O primeiro caso ocorreu no dia 8 de Setembro, na paragem de Xidiminguana, na Cidade da Matola, onde agentes do Gabinete Provincial de Combate à Corrupção de Maputo (GPCCM) surpreenderam um trabalhador da Associação de Transportes de Maputo a receber 500,00 Meticais de um transportador de passageiros.
Segundo aquele órgão do Ministério Público, o valor teria sido entregue como contrapartida pela entrega ou facilitação de uma licença de circulação, apesar de o operador ter alterado ou encurtado indevidamente a rota autorizada, entre a Baixa e a Escola Nyusi. O trabalhador foi detido em flagrante delito e o dinheiro apreendido, segundo a entidade que combate os crimes de corrupção.

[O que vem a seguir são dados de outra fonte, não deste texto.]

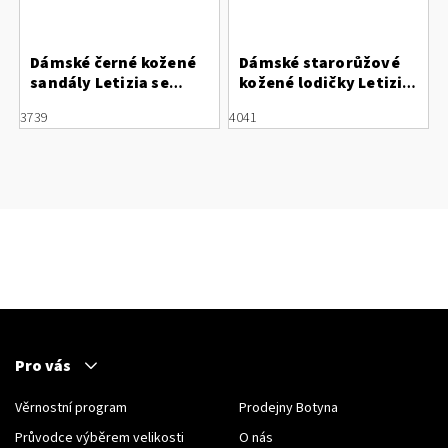
Dámské černé kožené
Dámské starorůžové
sandály Letizia se
kožené lodičky Letizia
síťkou a šněrováním
s otevřenou patou
37
39
40
41
Pro vás
Věrnostní program
Prodejny Botyna
Průvodce výběrem velikosti
O nás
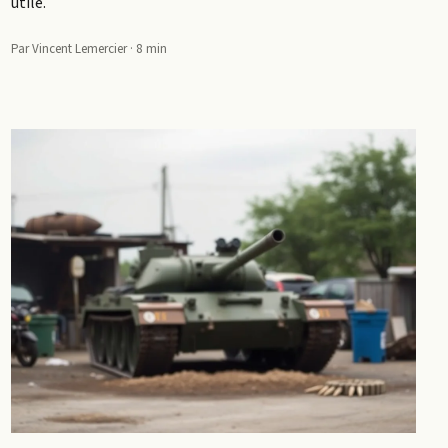
utile.
Par Vincent Lemercier · 8 min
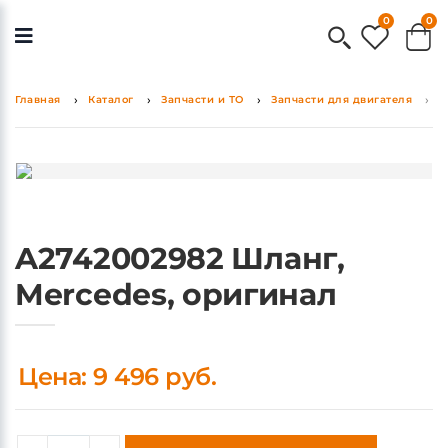
0
0
Главная
Каталог
Запчасти и ТО
Запчасти для двигателя
A
A2742002982 Шланг,
Mercedes, оригинал
Цена: 9 496 руб.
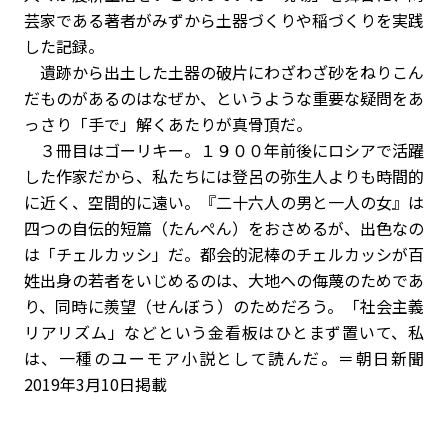
芸家である著者がみずから土器づくりや稲づくりを実践
した記録。
遺跡から出土した土器の破片にわざわざ砂をねりこん
だものがあるのはなぜか、というような重要な疑問をあ
っさり「手で」解くあたりが真骨頂だ。
３冊目はゴーリキー。１９００年前後にロシアで活躍
した作家だから、私たちには登呂の弥生人よりも時間的
に近く、空間的に遠い。『二十六人の男と一人の女』は
四つの自伝的短篇（たんぺん）をおさめるが、出色なの
は「チェルカッシ」だ。都会的泥棒のチェルカッシが百
姓出身の若者をいじめるのは、大地への侮蔑のためであ
り、同時に羨望（せんぼう）のためだろう。「社会主義
リアリズム」などという金看板はひとまず置いて、私
は、一種のユーモア小説として読んだ。＝朝日新聞
2019年3月10日掲載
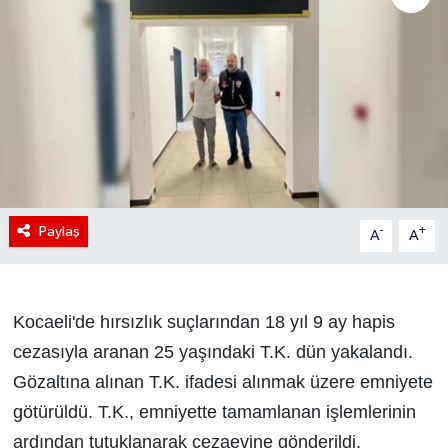
Paylaş
-
+
A
A
Kocaeli'de hırsızlık suçlarından 18 yıl 9 ay hapis
cezasıyla aranan 25 yaşındaki T.K. dün yakalandı.
Gözaltına alınan T.K. ifadesi alınmak üzere emniyete
götürüldü. T.K., emniyette tamamlanan işlemlerinin
ardından tutuklanarak cezaevine gönderildi.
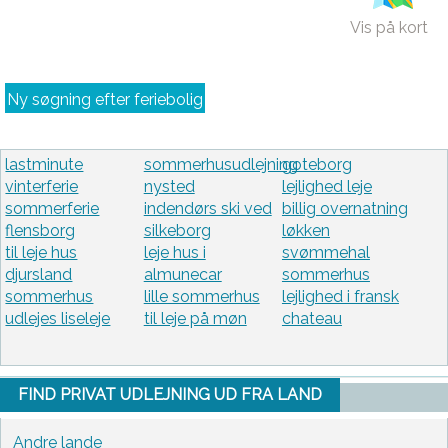
Vis på kort
Ny søgning efter feriebolig
lastminute
sommerhusudlejning
goteborg
vinterferie
nysted
lejlighed leje
sommerferie
indendørs ski ved
billig overnatning
flensborg
silkeborg
løkken
til leje hus
leje hus i
svømmehal
djursland
almunecar
sommerhus
sommerhus
lille sommerhus
lejlighed i fransk
udlejes liseleje
til leje på møn
chateau
FIND PRIVAT UDLEJNING UD FRA LAND
Andre lande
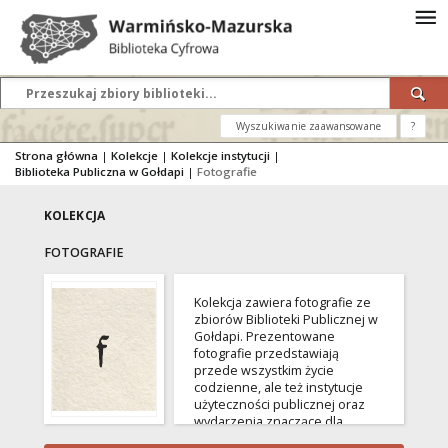
Wyszukiwanie zaawansowane
?
Strona główna
|
Kolekcje
|
Kolekcje instytucji
|
Biblioteka Publiczna w Gołdapi
|
Fotografie
KOLEKCJA
FOTOGRAFIE
Kolekcja zawiera fotografie ze
zbiorów Biblioteki Publicznej w
Gołdapi. Prezentowane
fotografie przedstawiają
przede wszystkim życie
codzienne, ale też instytucje
użyteczności publicznej oraz
wydarzenia znaczące dla
miasta i samej biblioteki.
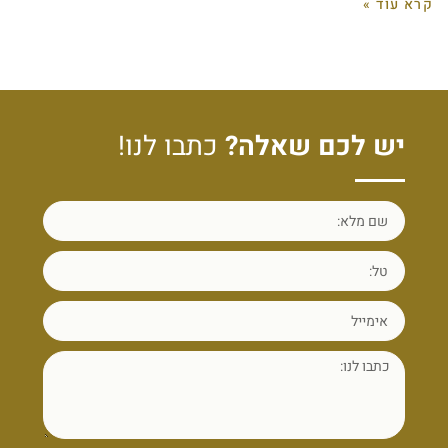
קרא עוד »
יש לכם שאלה?
כתבו לנו!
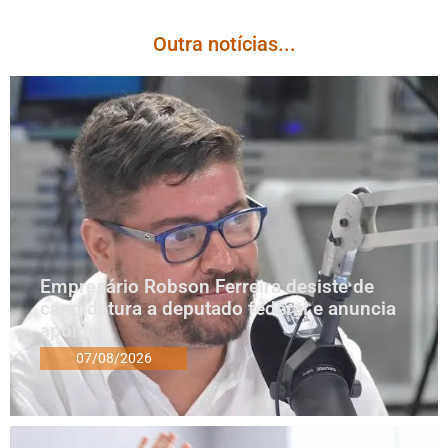
Outra notícias...
Empresário Robson Ferreira desiste de
candidatura a deputado federal e anuncia
apoios
07/08/2026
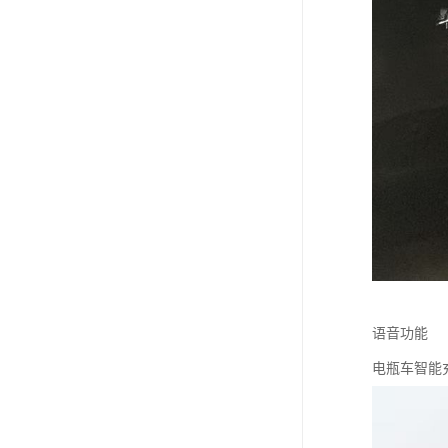
语音功能
电瓶车智能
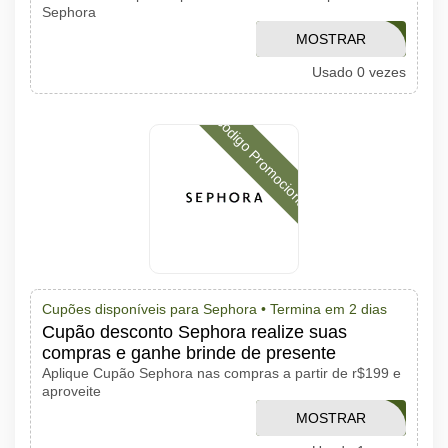
Sephora
MOSTRAR
VERAOSKP
Usado 0 vezes
CÓDIGO
Código Promocional
Cupões disponíveis para Sephora •
Termina em 2 dias
Cupão desconto Sephora realize suas
compras e ganhe brinde de presente
Aplique Cupão Sephora nas compras a partir de r$199 e
aproveite
MOSTRAR
VERAOSPA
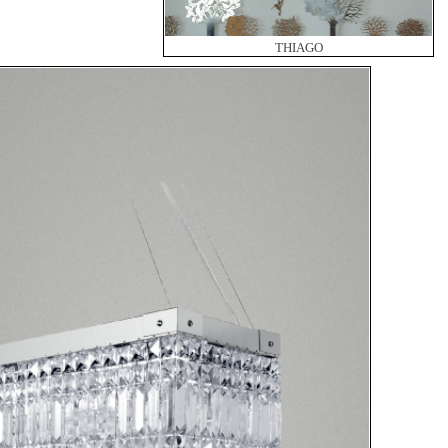
THIAGO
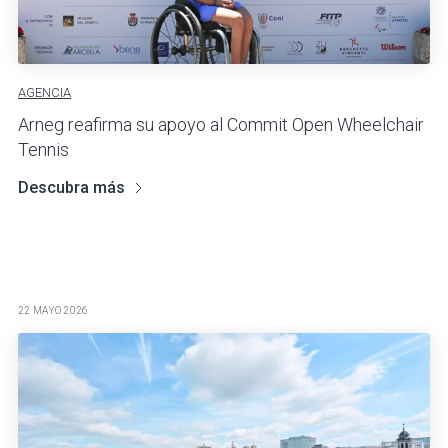
AGENCIA
Arneg reafirma su apoyo al Commit Open Wheelchair
Tennis
Descubra más
22 MAYO 2026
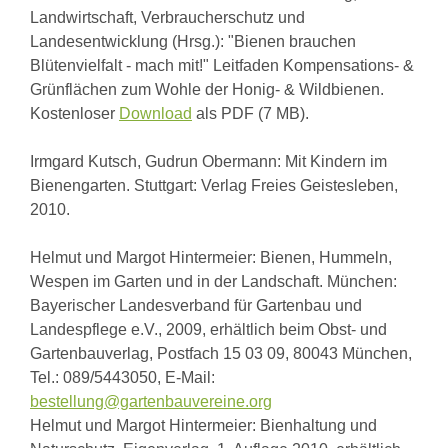
Landwirtschaft, Verbraucherschutz und
Landesentwicklung (Hrsg.):
"Bienen brauchen
Blütenvielfalt - mach mit!" Leitfaden Kompensations- &
Grünflächen zum Wohle der Honig- & Wildbienen.
Kostenloser
Download
als PDF (7 MB).
Irmgard Kutsch, Gudrun Obermann: Mit Kindern im
Bienengarten.
Stuttgart: Verlag Freies Geistesleben,
2010.
Helmut und Margot Hintermeier: Bienen, Hummeln,
Wespen im Garten und in der Landschaft.
München:
Bayerischer Landesverband für Gartenbau und
Landespflege e.V., 2009, erhältlich beim Obst- und
Gartenbauverlag, Postfach 15 03 09, 80043 München,
Tel.: 089/5443050, E-Mail:
bestellung@gartenbauvereine.org
Helmut und Margot Hintermeier: Bienhaltung und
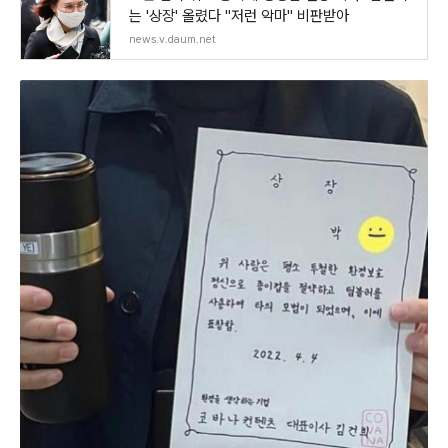
는 '상장' 올렸다 "저런 악마" 비판받아
news.v.daum.net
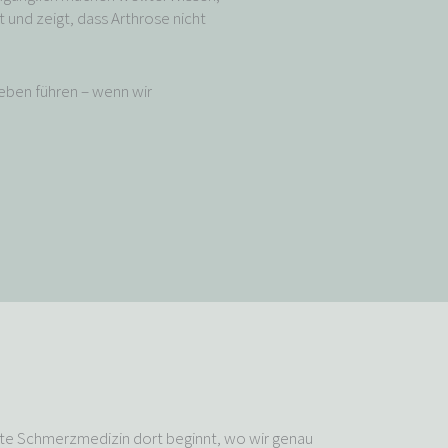
und zeigt, dass Arthrose nicht
Leben führen – wenn wir
ute Schmerzmedizin dort beginnt, wo wir genau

O segundo caso registou-se no dia 01 de Setembro, durante uma operação de fiscalização realizada por investigadores do GPCCM na via pública, no Município da Matola-Rio. Na ocasião, foi detido em flagrante delito um agente da Polícia Municipal da Matola-Rio, que foi surpreendido a receber 50,00 Meticais de um condutor de transporte semi-colectivo de passageiros que fazia a rota Mozal-Machava.
De acordo com o GPCCM, o valor teria sido entregue para que o agente não fiscalizasse a legalidade da actividade de transporte exercida pelo condutor. O referido agente da Polícia Municipal é indiciado pela prática do crime de corrupção passiva para acto ilícito, previsto e punido pelo artigo 425 do Código Penal, enquanto o condutor é acusado de corrupção activa, nos termos do artigo 427 do mesmo diploma legal.
No comunicado a que “Carta” teve acesso, a anti-corrupção diz que os três cidadãos foram detidos e constituídos arguidos, sendo que os respectivos processos seguem seus devidos termos legais para determinação da responsabilidade criminal.